JakeM 13-02-2006 21:41

Re: Chain Tensioners
 
If a floating tensioner will work, or to test and see if one will, take some heavy duty zip ties and tie wrap the chain tight, to a reasonable level. Remember the purple and orange powdercoated watercut robot from team 781 2 years ago? These simple tensioners worked perfectly, never getting caught up, and if they broke, they were easy to fix. Once we did get the heavy ties though, there was no breakage.

Jeff K. 13-02-2006 21:55

Re: Chain Tensioners
 
Quote:

Originally Posted by lukevanoort
Eventually I had to ditch the design because we needed four tensioners. (Can anybody guess what we're doing? Hint: not omni)

OO oo pick me Possibly Mechanum? We still have to try running it on the floor over a period of time with the tensioners to see how they do, which we will on Wednesday. We didn't really consider the chain sliding sideways, didn't have much of a problem when we had it propped up on the table.

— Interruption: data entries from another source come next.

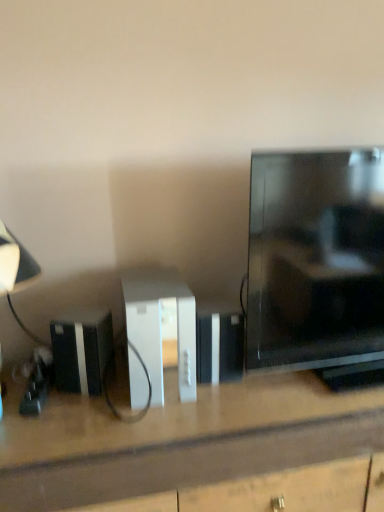
The image size is (384, 512). I want to click on free point in front of white plastic console at center, so click(x=135, y=437).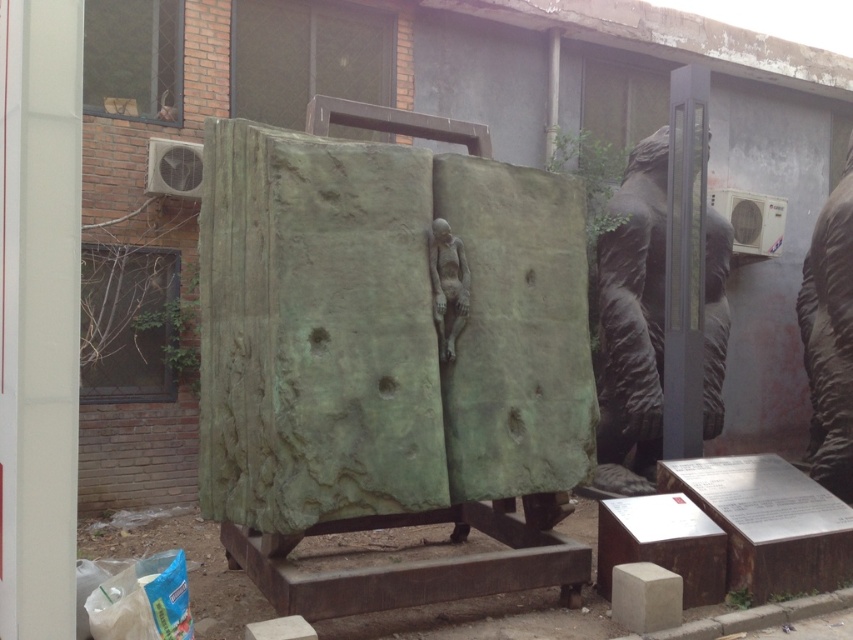
Can you confirm if bronze statue at right is smaller than bronze statue at center?

No.

This screenshot has width=853, height=640. What do you see at coordinates (633, 312) in the screenshot?
I see `bronze statue at right` at bounding box center [633, 312].

Is point (654, 390) closer to camera compared to point (461, 326)?

No, it is behind (461, 326).

The height and width of the screenshot is (640, 853). I want to click on bronze statue at right, so click(x=633, y=312).

Does bronze statue at right appear over green stone statue at right?

Yes, bronze statue at right is above green stone statue at right.

Between point (633, 426) and point (833, 240), which one is positioned behind?

The point (633, 426) is more distant.

This screenshot has width=853, height=640. I want to click on bronze statue at right, so click(633, 312).

Does green stone statue at right have a smaller size compared to bronze statue at center?

No, green stone statue at right is not smaller than bronze statue at center.

Where is `green stone statue at right`? The height and width of the screenshot is (640, 853). green stone statue at right is located at coordinates (828, 339).

Who is more distant from viewer, [833,433] or [456,324]?

The point [833,433] is more distant.

I want to click on green stone statue at right, so click(828, 339).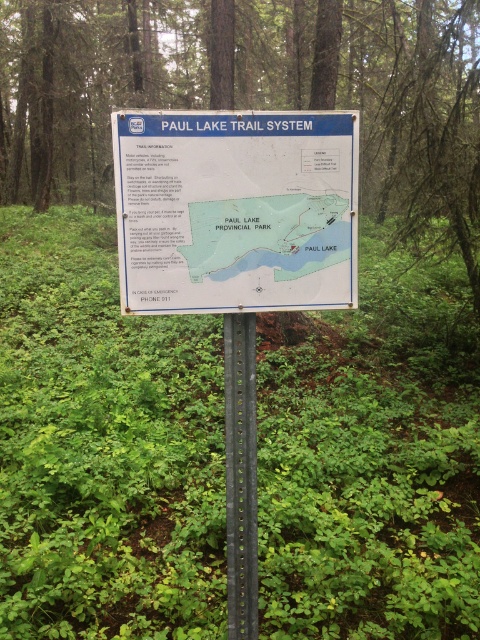
Question: Among these points, which one is farthest from the camera?

Choices:
 (A) (213, 220)
 (B) (97, 157)
 (C) (131, 292)
 (D) (239, 376)

Answer: (B)

Question: Among these points, which one is farthest from the camera?

Choices:
 (A) (254, 621)
 (B) (302, 268)

Answer: (A)

Question: Can you confirm if green leafy tree at center is positioned below white paper sign at center?

Choices:
 (A) yes
 (B) no

Answer: (B)

Question: Does green leafy tree at center have a smaller size compared to white paper map at center?

Choices:
 (A) no
 (B) yes

Answer: (A)

Question: Does white paper sign at center have a lesser width compared to white paper map at center?

Choices:
 (A) no
 (B) yes

Answer: (A)

Question: Which point appears closest to the camera in this image?

Choices:
 (A) (408, 4)
 (B) (340, 214)
 (C) (243, 403)

Answer: (B)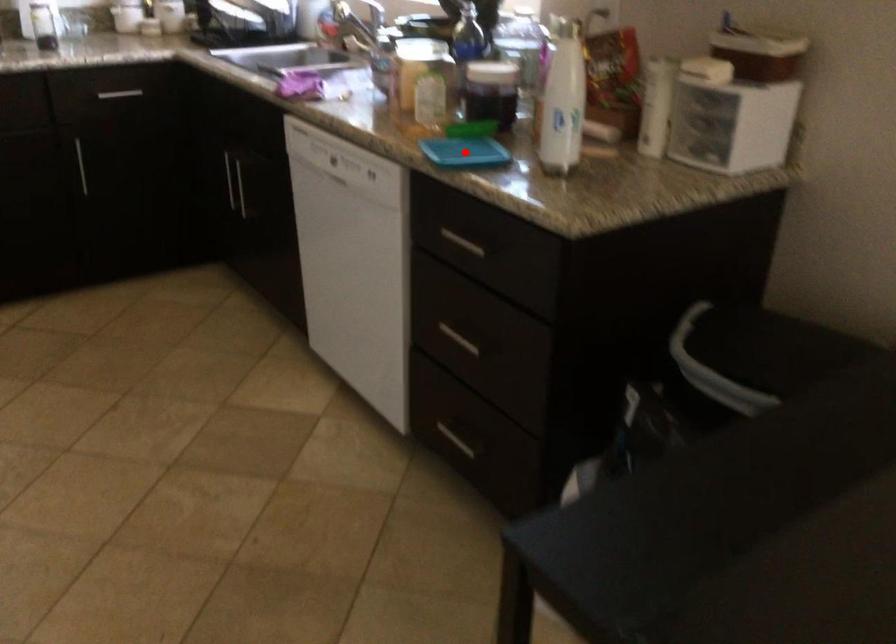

Oh well, we'll see.:D

lukevanoort 13-02-2006 23:46

Re: Chain Tensioners
 
Quote:

Originally Posted by Stonefan5271138
OO oo pick me Possibly Mechanum?

I wish. :D Maybe next year...

richwong 14-02-2006 11:23

Re: Chain Tensioners
 
1 Attachment(s)
We use elastomer tension rings from McMaster-Carr (p/n: 5896K1). They work great and are simple to install (just put it between the chain). See attached image...

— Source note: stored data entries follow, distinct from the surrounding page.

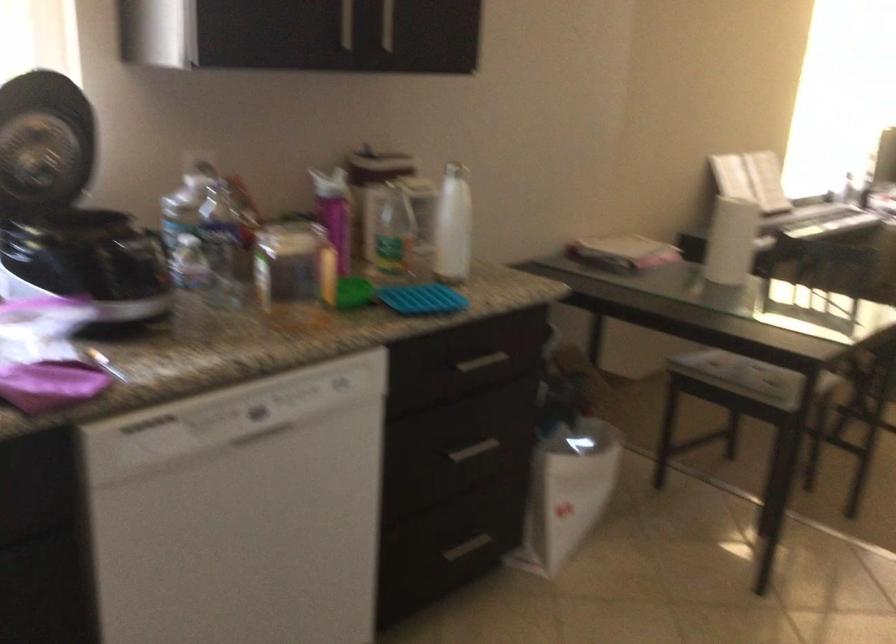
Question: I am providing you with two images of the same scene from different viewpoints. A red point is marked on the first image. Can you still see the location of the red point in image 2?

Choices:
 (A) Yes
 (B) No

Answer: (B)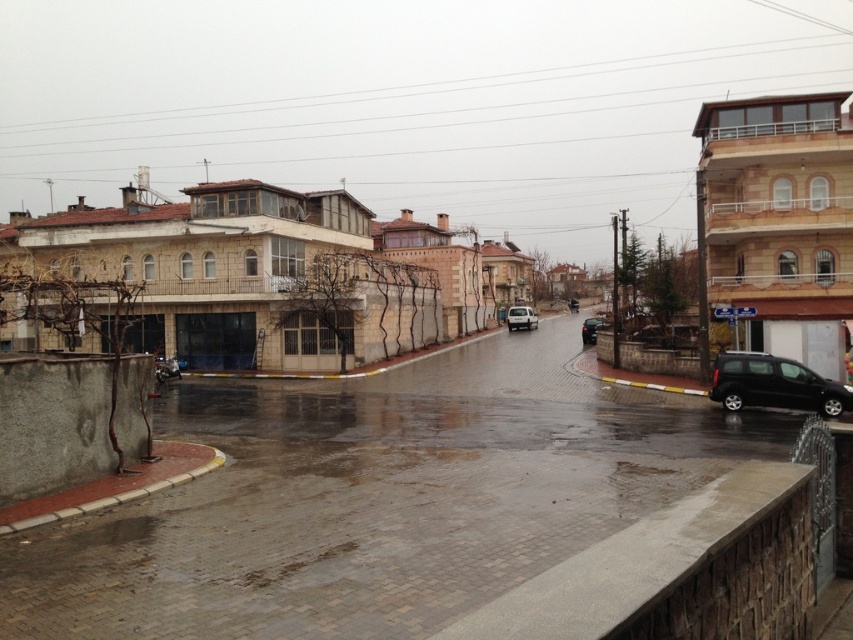
Question: Which point appears farthest from the camera in this image?

Choices:
 (A) (582, 332)
 (B) (171, 362)
 (C) (572, 305)

Answer: (C)

Question: Can you confirm if wet concrete pavement at lower center is positioned to the left of black matte van at lower right?

Choices:
 (A) no
 (B) yes

Answer: (B)

Question: Which point is farther to the camera?

Choices:
 (A) white matte van at center
 (B) black matte van at lower right
 (C) matte black car at center
 (D) wet concrete pavement at lower center

Answer: (C)

Question: Is wet concrete pavement at lower center closer to camera compared to white matte van at center?

Choices:
 (A) no
 (B) yes

Answer: (B)

Question: Which point is farther to the camera?

Choices:
 (A) matte black car at center
 (B) metallic silver scooter at lower left
 (C) shiny black car at right

Answer: (A)

Question: Does black matte van at lower right appear under matte black car at center?

Choices:
 (A) yes
 (B) no

Answer: (A)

Dick Linn 15-02-2006 16:50

Re: Chain Tensioners
 
Those tensioning rings are slick. Too bad they cost so much! At that price, the special polymer must be made from unobtanium.

King Bob 16-02-2006 20:22

Re: Chain Tensioners
 
We made a tensioner for our 05' bot. We just used a skateboard wheel on a piece of metal which was attatched to the frame and a spring keeping the tension. We just used scrap parts from our school so it was cheap and pretty easy to make. I'll try to get a picture up soon.

Leo 1529 16-02-2006 20:40

Re: Chain Tensioners
 
we are just using bolts to tension our chain but we want to use something on top of the bolts...

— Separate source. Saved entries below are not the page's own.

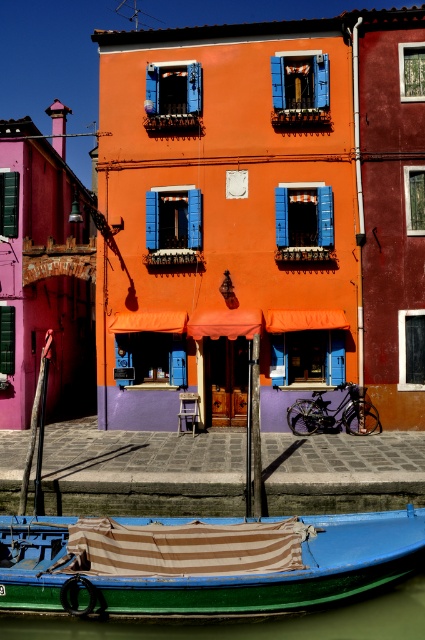
Based on the photo, is green painted wood boat at lower center positioned behind green smooth water at lower left?

No, it is in front of green smooth water at lower left.

Does green painted wood boat at lower center have a lesser height compared to green smooth water at lower left?

No, green painted wood boat at lower center is not shorter than green smooth water at lower left.

Image resolution: width=425 pixels, height=640 pixels. What do you see at coordinates (201, 563) in the screenshot? I see `green painted wood boat at lower center` at bounding box center [201, 563].

The width and height of the screenshot is (425, 640). Find the location of `green painted wood boat at lower center`. green painted wood boat at lower center is located at coordinates (201, 563).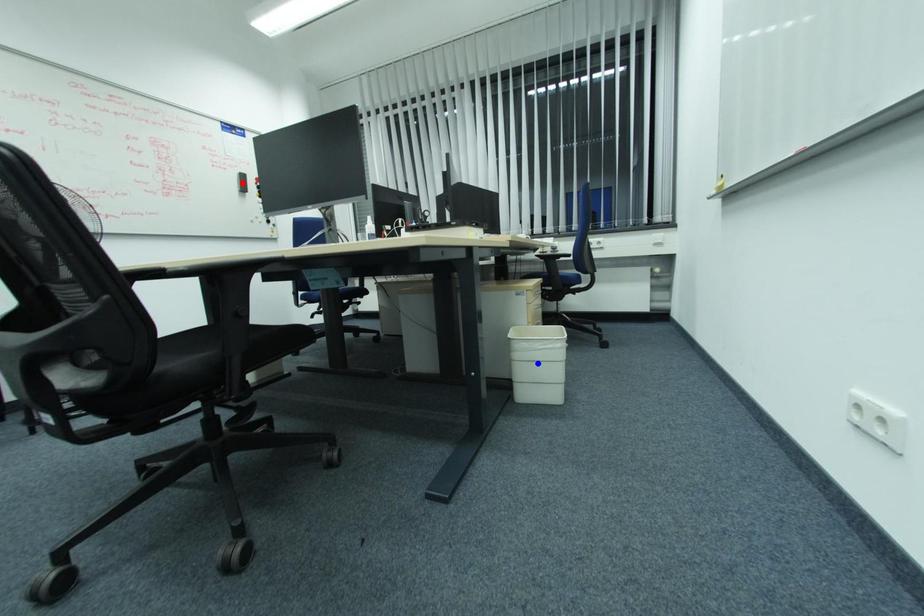
Question: Which of the two points in the image is closer to the camera?

Choices:
 (A) Blue point is closer.
 (B) Red point is closer.

Answer: (A)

lukevanoort 17-02-2006 15:34

Re: Chain Tensioners
 
Quote:

Originally Posted by Leo 1529
we are just using bolts to tension our chain but we want to use something on top of the bolts...

Be careful, metal on metal contact is not a good thing. Ideally you'd use idlers, but if you can't at least put a piece of PVC around the bolt.

greencactus3 17-02-2006 19:36

Re: Chain Tensioners
 
Quote:

Originally Posted by Dick Linn
Those tensioning rings are slick. Too bad they cost so much! At that price, the special polymer must be made from unobtanium.

i dunno if thats allowed... its not fair you can generate electricity from friction...

and we cant use them because of clearance issues.
weve had success in th past with no active tensioners. we have slots in our wheel bearing pillows. and we just slide them to the perfect tension. then crank on the bolts.

Dick Linn 19-02-2006 15:15

Re: Chain Tensioners
 
If our design permits, we either slide or place shims under the motor/gearbox assembly. This year, the initial tension worked out perfectly with no shims or half links or anything. How unsual is that!

edthegeek 25-02-2006 19:39

Re: Chain Tensioners
 
I know what type of tensioner you are talking about. Google "Roll-On Tensioner". It's this rubber sprocket that tensions and dampens vibrations. We have neve used it, but ive heard that its good suff.